Par ailleurs, le rôle des organisations de producteurs (OP) sera renforcé. Ces organisations seront autorisées à négocier plus fréquemment directement avec les acheteurs et joueront un rôle plus important dans l'organisation du marché. Dans le même temps, des règles seront mises en place afin d'empêcher les acheteurs de démarcher directement les agriculteurs sans l'intervention des organisations de producteurs.

Des règles plus claires pour l'étiquetage et le marketing
L'accord prévoit également de nouvelles règles pour l'étiquetage et la commercialisation des produits agricoles. Par exemple, l'utilisation de termes comme « équitable » ou « juste » sera soumise à des conditions plus strictes. Les produits ne pourront porter ces appellations que s'ils contribuent de manière tangible au développement des communautés rurales ou au renforcement des organisations d'agriculteurs, par exemple.

De plus, pour la première fois, une définition claire du terme « viande » est établie : il s’agit des parties comestibles des animaux. Les appellations comme « steak » et « foie » ne peuvent donc être utilisées que pour des produits contenant effectivement de la viande. Ceci exclut l’emploi de ces termes pour la viande cultivée ou les produits issus de laboratoire.

La notion de « circuit court » est également précisée. Ce terme ne peut être utilisé que pour les produits fabriqués dans l'UE et livrés au consommateur via un nombre limité d'intermédiaires ou sur de courtes distances.
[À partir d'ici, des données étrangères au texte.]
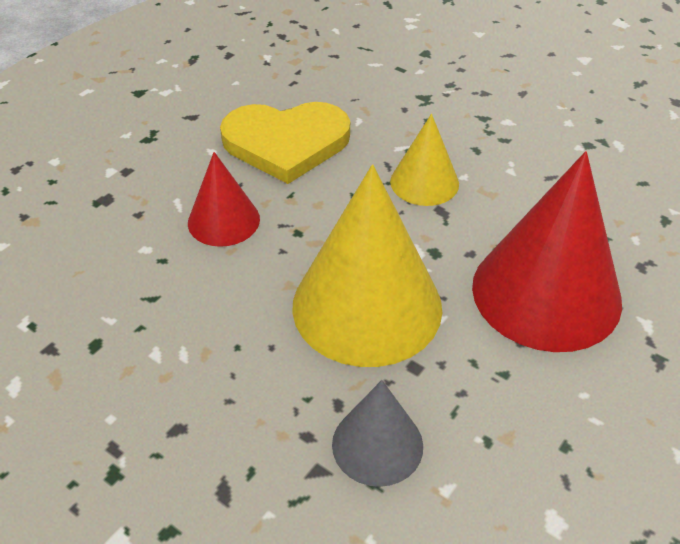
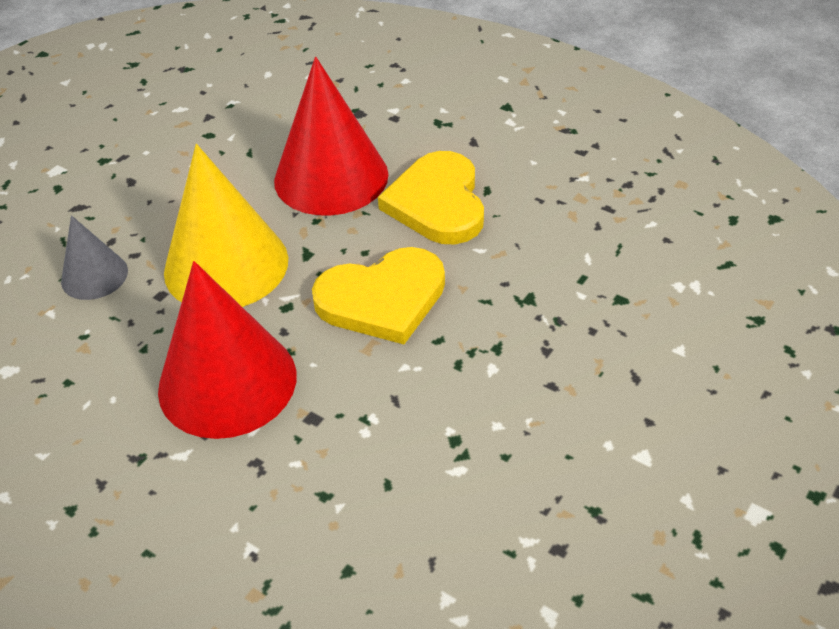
camera: 90 degrees right, 0 degrees up
(223, 220) = (331, 177): red cone -> red cone, size x1.89
(424, 182) = (382, 299): yellow cone -> yellow heart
Soutien supplémentaire au secteur laitier
Des mesures supplémentaires seront mises en place pour le secteur laitier, notamment la mise en place de contrats écrits obligatoires entre les producteurs laitiers et les acheteurs. Ces contrats devraient contribuer à stabiliser les revenus des producteurs. Ils comprendront, entre autres, des indicateurs de prix et des clauses de révision.

La rapporteuse Céline Imart (PPE, France) qualifie l'accord d'avancée importante. Elle estime que des contrats mieux définis permettront aux agriculteurs d'occuper une place plus équitable dans la chaîne de valeur et d'être mieux protégés en cas de conflit avec les acheteurs.

Imart estime également que la protection du terme « viande » constitue une victoire importante pour le secteur de l'élevage, car elle empêche les produits carnés traditionnels d'avoir à concurrencer les produits fabriqués en laboratoire portant le même nom.

Prochaines étapes
L'accord provisoire doit encore être formellement approuvé par le Parlement européen et le Conseil avant que les nouvelles règles puissent entrer en vigueur. Ces propositions s'inscrivent dans un ensemble de mesures plus vaste présenté par la Commission européenne en décembre 2024, visant à améliorer la situation des agriculteurs dans la chaîne alimentaire et à lutter contre les pratiques commerciales déloyales.